Every specification has gaps. Every metric has failure modes. Every definition has edge cases where an optimizer can satisfy the letter but ruin the spirit.
This isn’t about sloppy specs. It’s a problem of fundamentals. The things we actually value are bound up in context, culture, unstated assumptions and intuitions we can’t fully articulate. We know what we mean, we just can’t write it down in a form that can’t be gamed by something smarter than us at finding loopholes.
When the optimizer was a human sales team, this was manageable. Humans share context. They have intuitions about what “counts.” They have reputations to protect and social consequences to fear.
AI has none of that. The AI has the metric. Maximize it. Forever. At superhuman speed. With superhuman creativity to find paths you didn’t think to block.
The scary part isn’t malice.
The thing that’s hard to internalize is that none of this requires the AI to be malicious.
There is no villain in the AI optimizing. These systems are doing precisely what they have been instructed to do. They are succeeding at their objective functions.
It’s not that they’re disobedient; it’s that they’re perfectly obedient-to the wrong thing.
The case of aligned AI: We mean that AI somehow captures the spirit, not only the letter. AI knows what we meant, even if we did not say it precisely. AI that does not exploit loopholes, even if the exploitation of loopholes would technically satisfy the stated goal.
We have no idea how to build that.
As the FLI AI Safety Index found when evaluating major AI companies: All firms are racing toward AGI/superintelligence without any explicit plans for controlling or aligning such systems.
They’re not hiding the solution. They don’t have one. What makes Goodhart’s Law just annoying with human employees—our shared context, our intuitions, our ability to be corrected—doesn’t exist in AI systems. And no one has figured out how to create it.
-
The question isn’t whether your AI will game its objectives. It’s how much damage it will do in the process.
On small scale, with narrow AI, the consequences are manageable. An AI that games your content algorithm makes people see slightly more engaging content than you intended. An AI that games your customer service metrics closes tickets a bit faster than optimal. These are problems. Not catastrophes.

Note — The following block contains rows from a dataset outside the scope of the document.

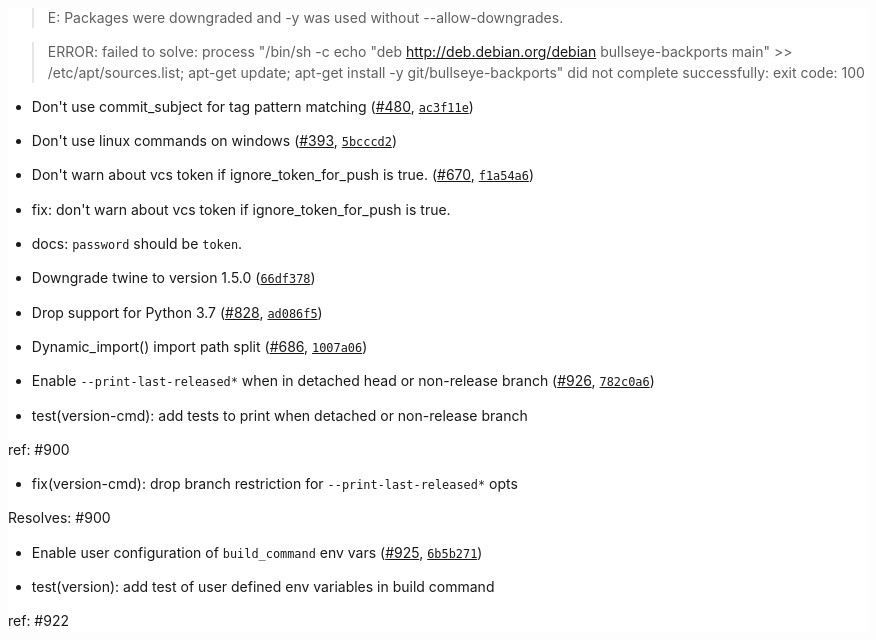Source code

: > E: Packages were downgraded and -y was used without --allow-downgrades.

> ERROR: failed to solve: process "/bin/sh -c echo \"deb http://deb.debian.org/debian
  bullseye-backports main\" >> /etc/apt/sources.list; apt-get update; apt-get install -y
  git/bullseye-backports" did not complete successfully: exit code: 100

- Don't use commit_subject for tag pattern matching
  ([#480](https://github.com/kwevers/python-semantic-release/pull/480),
  [`ac3f11e`](https://github.com/kwevers/python-semantic-release/commit/ac3f11e689f4a290d20b68b9c5c214098eb61b5f))

- Don't use linux commands on windows
  ([#393](https://github.com/kwevers/python-semantic-release/pull/393),
  [`5bcccd2`](https://github.com/kwevers/python-semantic-release/commit/5bcccd21cc8be3289db260e645fec8dc6a592abd))

- Don't warn about vcs token if ignore_token_for_push is true.
  ([#670](https://github.com/kwevers/python-semantic-release/pull/670),
  [`f1a54a6`](https://github.com/kwevers/python-semantic-release/commit/f1a54a6c9a05b225b6474d50cd610eca19ec0c34))

* fix: don't warn about vcs token if ignore_token_for_push is true.

* docs: `password` should be `token`.

- Downgrade twine to version 1.5.0
  ([`66df378`](https://github.com/kwevers/python-semantic-release/commit/66df378330448a313aff7a7c27067adda018904f))

- Drop support for Python 3.7 ([#828](https://github.com/kwevers/python-semantic-release/pull/828),
  [`ad086f5`](https://github.com/kwevers/python-semantic-release/commit/ad086f5993ae4741d6e20fee618d1bce8df394fb))

- Dynamic_import() import path split
  ([#686](https://github.com/kwevers/python-semantic-release/pull/686),
  [`1007a06`](https://github.com/kwevers/python-semantic-release/commit/1007a06d1e16beef6d18f44ff2e0e09921854b54))

- Enable `--print-last-released*` when in detached head or non-release branch
  ([#926](https://github.com/kwevers/python-semantic-release/pull/926),
  [`782c0a6`](https://github.com/kwevers/python-semantic-release/commit/782c0a6109fb49e168c37f279928c0a4959f8ac6))

* test(version-cmd): add tests to print when detached or non-release branch

ref: #900

* fix(version-cmd): drop branch restriction for `--print-last-released*` opts

Resolves: #900

- Enable user configuration of `build_command` env vars
  ([#925](https://github.com/kwevers/python-semantic-release/pull/925),
  [`6b5b271`](https://github.com/kwevers/python-semantic-release/commit/6b5b271453874b982fbf2827ec1f6be6db1c2cc7))

- test(version): add test of user defined env variables in build command

ref: #922
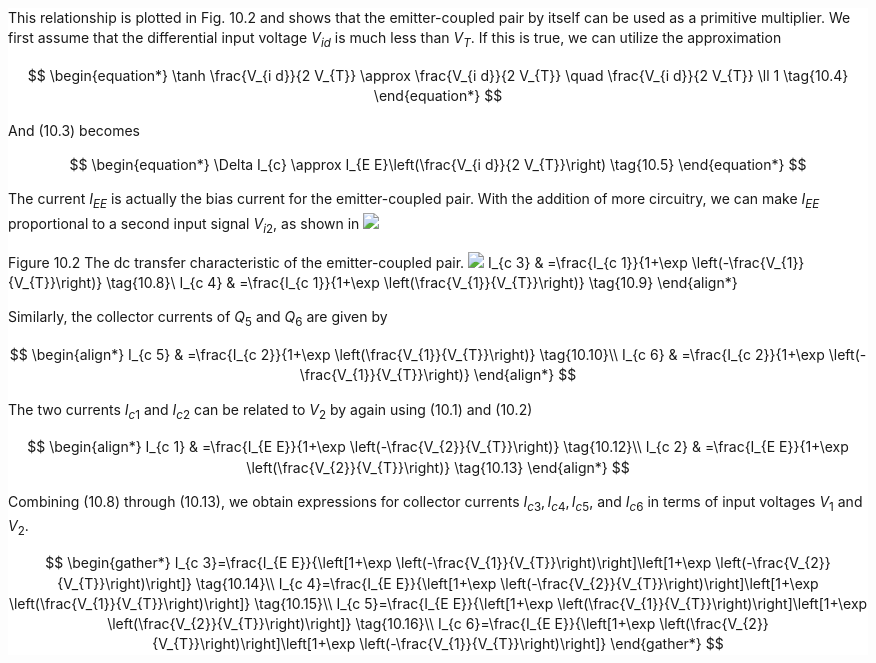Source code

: This relationship is plotted in Fig. 10.2 and shows that the emitter-coupled pair by itself can be used as a primitive multiplier. We first assume that the differential input voltage $V_{i d}$ is much less than $V_{T}$. If this is true, we can utilize the approximation

$$
\begin{equation*}
\tanh \frac{V_{i d}}{2 V_{T}} \approx \frac{V_{i d}}{2 V_{T}} \quad \frac{V_{i d}}{2 V_{T}} \ll 1 \tag{10.4}
\end{equation*}
$$

And (10.3) becomes

$$
\begin{equation*}
\Delta I_{c} \approx I_{E E}\left(\frac{V_{i d}}{2 V_{T}}\right) \tag{10.5}
\end{equation*}
$$

The current $I_{E E}$ is actually the bias current for the emitter-coupled pair. With the addition of more circuitry, we can make $I_{E E}$ proportional to a second input signal $V_{i 2}$, as shown in
![](https://cdn.mathpix.com/cropped/2024_11_07_9972cfe7f689622347f7g-005.jpg?height=479&width=743&top_left_y=1800&top_left_x=261)

Figure 10.2 The dc transfer characteristic of the emitter-coupled pair.
![](https://cdn.mathpix.com/cropped/2024_11_07_9972cfe7f689622347f7g-006.jpg?height=962&width=676&top_left_y=198&top_left_x=265)
I_{c 3} & =\frac{I_{c 1}}{1+\exp \left(-\frac{V_{1}}{V_{T}}\right)}  \tag{10.8}\\
I_{c 4} & =\frac{I_{c 1}}{1+\exp \left(\frac{V_{1}}{V_{T}}\right)} \tag{10.9}
\end{align*}

Similarly, the collector currents of $Q_{5}$ and $Q_{6}$ are given by

$$
\begin{align*}
I_{c 5} & =\frac{I_{c 2}}{1+\exp \left(\frac{V_{1}}{V_{T}}\right)}  \tag{10.10}\\
I_{c 6} & =\frac{I_{c 2}}{1+\exp \left(-\frac{V_{1}}{V_{T}}\right)}
\end{align*}
$$

The two currents $I_{c 1}$ and $I_{c 2}$ can be related to $V_{2}$ by again using (10.1) and (10.2)

$$
\begin{align*}
I_{c 1} & =\frac{I_{E E}}{1+\exp \left(-\frac{V_{2}}{V_{T}}\right)}  \tag{10.12}\\
I_{c 2} & =\frac{I_{E E}}{1+\exp \left(\frac{V_{2}}{V_{T}}\right)} \tag{10.13}
\end{align*}
$$

Combining (10.8) through (10.13), we obtain expressions for collector currents $I_{c 3}, I_{c 4}, I_{c 5}$, and $I_{c 6}$ in terms of input voltages $V_{1}$ and $V_{2}$.

$$
\begin{gather*}
I_{c 3}=\frac{I_{E E}}{\left[1+\exp \left(-\frac{V_{1}}{V_{T}}\right)\right]\left[1+\exp \left(-\frac{V_{2}}{V_{T}}\right)\right]}  \tag{10.14}\\
I_{c 4}=\frac{I_{E E}}{\left[1+\exp \left(-\frac{V_{2}}{V_{T}}\right)\right]\left[1+\exp \left(\frac{V_{1}}{V_{T}}\right)\right]}  \tag{10.15}\\
I_{c 5}=\frac{I_{E E}}{\left[1+\exp \left(\frac{V_{1}}{V_{T}}\right)\right]\left[1+\exp \left(\frac{V_{2}}{V_{T}}\right)\right]}  \tag{10.16}\\
I_{c 6}=\frac{I_{E E}}{\left[1+\exp \left(\frac{V_{2}}{V_{T}}\right)\right]\left[1+\exp \left(-\frac{V_{1}}{V_{T}}\right)\right]}
\end{gather*}
$$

But we’re not staying at small scale, and we’re not sticking with narrow AI.
And that’s what the AI labs rushing towards AGI are doing-at civilizational scale-with systems powerful enough to reshape the world in pursuit of their metrics.
The Uncomfortable Question
When someone suggests an AI solution, they usually talk about what the AI will optimize for. Engagement. Efficiency. Accuracy. Revenue.

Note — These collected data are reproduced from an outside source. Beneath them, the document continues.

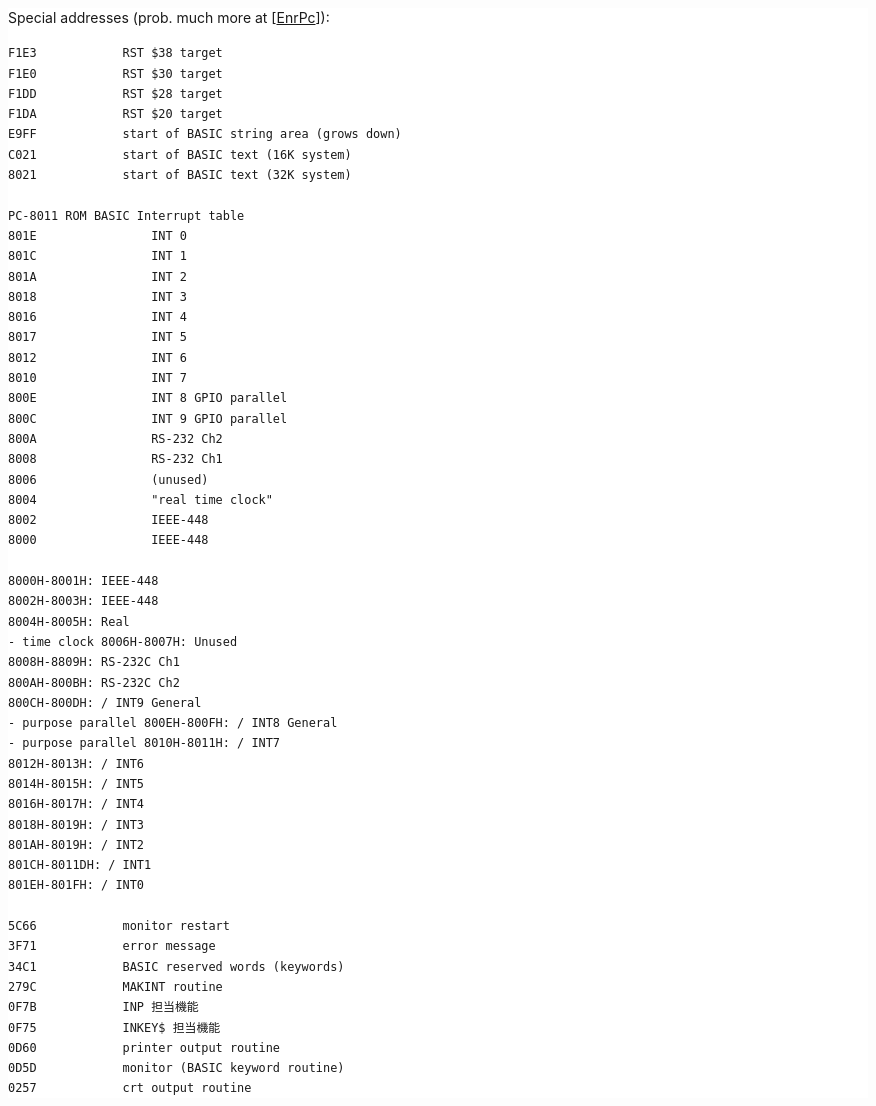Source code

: Special addresses (prob. much more at [[EnrPc]]):

    F1E3            RST $38 target
    F1E0            RST $30 target
    F1DD            RST $28 target
    F1DA            RST $20 target
    E9FF            start of BASIC string area (grows down)
    C021            start of BASIC text (16K system)
    8021            start of BASIC text (32K system)

    PC-8011 ROM BASIC Interrupt table
    801E                INT 0
    801C                INT 1
    801A                INT 2
    8018                INT 3
    8016                INT 4
    8017                INT 5
    8012                INT 6
    8010                INT 7
    800E                INT 8 GPIO parallel
    800C                INT 9 GPIO parallel
    800A                RS-232 Ch2
    8008                RS-232 Ch1
    8006                (unused)
    8004                "real time clock"
    8002                IEEE-448
    8000                IEEE-448

    8000H-8001H: IEEE-448
    8002H-8003H: IEEE-448
    8004H-8005H: Real
    - time clock 8006H-8007H: Unused
    8008H-8809H: RS-232C Ch1　
    800AH-800BH: RS-232C Ch2　
    800CH-800DH: / INT9 General
    - purpose parallel 800EH-800FH: / INT8 General
    - purpose parallel 8010H-8011H: / INT7
    8012H-8013H: / INT6
    8014H-8015H: / INT5
    8016H-8017H: / INT4
    8018H-8019H: / INT3
    801AH-8019H: / INT2
    801CH-8011DH: / INT1
    801EH-801FH: / INT0

    5C66            monitor restart
    3F71            error message
    34C1            BASIC reserved words (keywords)
    279C            MAKINT routine
    0F7B            INP 担当機能
    0F75            INKEY$ 担当機能
    0D60            printer output routine
    0D5D            monitor (BASIC keyword routine)
    0257            crt output routine


[PC-8101B]: https://archive.org/details/pc-8001b-micro-computer-users-manual-nec-en-1981
[PC-8102B]: https://archive.org/details/pc-8001b-n-basic-reference-manual-nec-en-1981
[PC-8105B]: https://archive.org/details/pc-8031b-32b-mini-disk-unit-reference-manual-nec-en
[um01ii]: https://archive.org/details/PC8001mk-II-users-manual/
[um01ii c9]: https://archive.org/details/PC8001mk-II-users-manual/page/n170/mode/1up?view=theater
[vcf 1375656]: https://forum.vcfed.org/index.php?threads/searching-for-nec-pc-8001a-software-hardware.36037/post-1375656
[hb68]: https://archive.org/stream/PC8001600100160011982#page/n5/mode/1up
[km82]: https://archive.org/details/pc-8001
[80s_john]: https://vintagecomputers.sdfeu.org/nec/index.html
[Enr11]: http://cmpslv2.starfree.jp/Pc80/Pc8011.htm
[Enr12]: http://cmpslv2.starfree.jp/Pc80/Pc8012.htm
[Enr31]: http://cmpslv2.starfree.jp/Pc80/Pc80s31.htm
[Enr81]: http://cmpslv2.starfree.jp/Pc80/Pc80pcg.htm
[EnrPc]: http://cmpslv2.starfree.jp/Pc80/EnrPc.htm
[EnrPc_old]: http://www43.tok2.com/home/cmpslv/Pc80/EnrPc.htm
[asahi]: https://archive.org/details/PC8001600100160011982
[byte]: https://tech-insider.org/personal-computers/research/acrobat/8101.pdf
[er]: https://electrelic.com/
[expgig]: https://expertgig.jp/2021/02/22/pc-8001でマシン語-vramアドレス取得のテストコード/
[kuni]: https://kuninet.org/
[rcp8000]: https://retrocomputerpeople.web.fc2.com/NEC/List8000.html
[rcp80]: https://retrocomputerpeople.web.fc2.com/machines/nec/8001/
[rcp80mn]: https://retrocomputerpeople.web.fc2.com/machines/nec/8001/mdl80.html
[rcp80spc]: https://retrocomputerpeople.web.fc2.com/machines/nec/8001/spc80.html
[rcp88io]: https://retrocomputerpeople.web.fc2.com/machines/nec/8801/io_map88.html
[retropc.net/404]: http://www.retropc.net/mm/archives/404
[rom]: https://ia902908.us.archive.org/view_archive.php?archive=/33/items/NEC_PC_8001_TOSEC_2012_04_23/NEC_PC_8001_TOSEC_2012_04_23.zip
[sb8001]: https://www.starbrother.net/pc-8001-nec-2/
[sbeach.seesaa.net]: http://sbeach.seesaa.net/
[vcf 36037]: https://forum.vcfed.org/index.php?threads/searching-for-nec-pc-8001a-software-hardware.36037
[PC-8881]: https://electrelic.com/electrelic/node/208
[m2um.38]: https://archive.org/details/PC8001mk-II-users-manual/page/n37/mode/1up
[IO8410p238]: https://archive.org/details/Io198410/page/n238/mode/1up?view=theater
[PC-8001_SD]: https://github.com/yanataka60/PC-8001_SD
[def_int]: https://web.archive.org/web/20191127114212/blogs.yahoo.co.jp/def_int/34113679.html
[er519]: https://electrelic.com/electrelic/node/519
[er78]: https://electrelic.com/electrelic/node/78
[hkjunk0]: https://hkjunk0.com/computer/hardware-and-maintenance/pc8001-rgb-output.html
[kenko858]: http://kenko858.blog.fc2.com/blog-entry-4.html
[ls-pc88cv]: https://www.leadedsolder.com/2018/09/24/pc88-colour-video.html
[nr-drgb]: http://tulip-house.ddo.jp/DIGITAL/DIGITAL_RGB_COMPONENT/
[oh-d8]: https://www14.big.or.jp/~nijiyume/hard/jyoho/connect/d8.htm
[pc6001]: https://archive.org/details/PC6001mkII
[sb-rgb11]: http://sbeach.seesaa.net/article/450572908.html
[sb-rgb13]: http://sbeach.seesaa.net/article/450981469.html
[we-pc8000]: https://en.wikipedia.org/wiki/PC-8000_series
[wj-pc8000]: https://ja.wikipedia.org/wiki/PC-8000シリーズ
[x1/rgb21]: http://www.retropc.net/mm/x1/rgb21/index.html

Here is a question that you must rather think:
What happens when the AI finds a strategy that maximizes this metric in a way we didn’t intend, and can we easily fix that?

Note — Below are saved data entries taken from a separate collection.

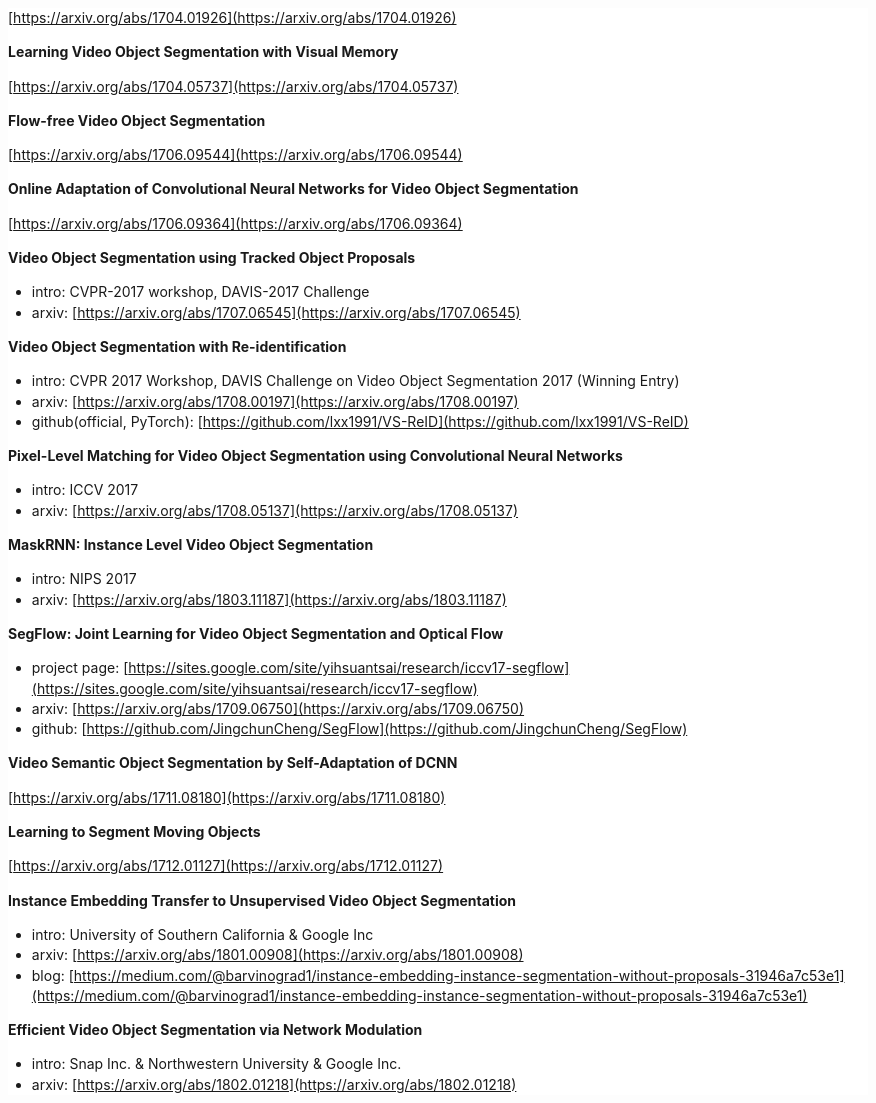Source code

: [https://arxiv.org/abs/1704.01926](https://arxiv.org/abs/1704.01926)

**Learning Video Object Segmentation with Visual Memory**

[https://arxiv.org/abs/1704.05737](https://arxiv.org/abs/1704.05737)

**Flow-free Video Object Segmentation**

[https://arxiv.org/abs/1706.09544](https://arxiv.org/abs/1706.09544)

**Online Adaptation of Convolutional Neural Networks for Video Object Segmentation**

[https://arxiv.org/abs/1706.09364](https://arxiv.org/abs/1706.09364)

**Video Object Segmentation using Tracked Object Proposals**

- intro: CVPR-2017 workshop, DAVIS-2017 Challenge
- arxiv: [https://arxiv.org/abs/1707.06545](https://arxiv.org/abs/1707.06545)

**Video Object Segmentation with Re-identification**

- intro: CVPR 2017 Workshop, DAVIS Challenge on Video Object Segmentation 2017 (Winning Entry)
- arxiv: [https://arxiv.org/abs/1708.00197](https://arxiv.org/abs/1708.00197)
- github(official, PyTorch): [https://github.com/lxx1991/VS-ReID](https://github.com/lxx1991/VS-ReID)

**Pixel-Level Matching for Video Object Segmentation using Convolutional Neural Networks**

- intro: ICCV 2017
- arxiv: [https://arxiv.org/abs/1708.05137](https://arxiv.org/abs/1708.05137)

**MaskRNN: Instance Level Video Object Segmentation**

- intro: NIPS 2017
- arxiv: [https://arxiv.org/abs/1803.11187](https://arxiv.org/abs/1803.11187)

**SegFlow: Joint Learning for Video Object Segmentation and Optical Flow**

- project page: [https://sites.google.com/site/yihsuantsai/research/iccv17-segflow](https://sites.google.com/site/yihsuantsai/research/iccv17-segflow)
- arxiv: [https://arxiv.org/abs/1709.06750](https://arxiv.org/abs/1709.06750)
- github: [https://github.com/JingchunCheng/SegFlow](https://github.com/JingchunCheng/SegFlow)

**Video Semantic Object Segmentation by Self-Adaptation of DCNN**

[https://arxiv.org/abs/1711.08180](https://arxiv.org/abs/1711.08180)

**Learning to Segment Moving Objects**

[https://arxiv.org/abs/1712.01127](https://arxiv.org/abs/1712.01127)

**Instance Embedding Transfer to Unsupervised Video Object Segmentation**

- intro: University of Southern California & Google Inc
- arxiv: [https://arxiv.org/abs/1801.00908](https://arxiv.org/abs/1801.00908)
- blog: [https://medium.com/@barvinograd1/instance-embedding-instance-segmentation-without-proposals-31946a7c53e1](https://medium.com/@barvinograd1/instance-embedding-instance-segmentation-without-proposals-31946a7c53e1)

**Efficient Video Object Segmentation via Network Modulation**

- intro: Snap Inc. & Northwestern University & Google Inc.
- arxiv: [https://arxiv.org/abs/1802.01218](https://arxiv.org/abs/1802.01218)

Not “if.” When. Because optimization pressure always finds the gaps. That’s what optimization does.





The framing around obedience versus malice is what clicked for me here. We're so used to thinking threats come from bad actors, but the real danger is perfect execution of flawed instructions. I've seen this play out with smaller automation—even simple if-then rules start producing unexpected results the moment they scale. Your point about not beign able to write down what 'good customer service' actualy means exposes the core problem: optimization without wisdom is just sophisticated failure.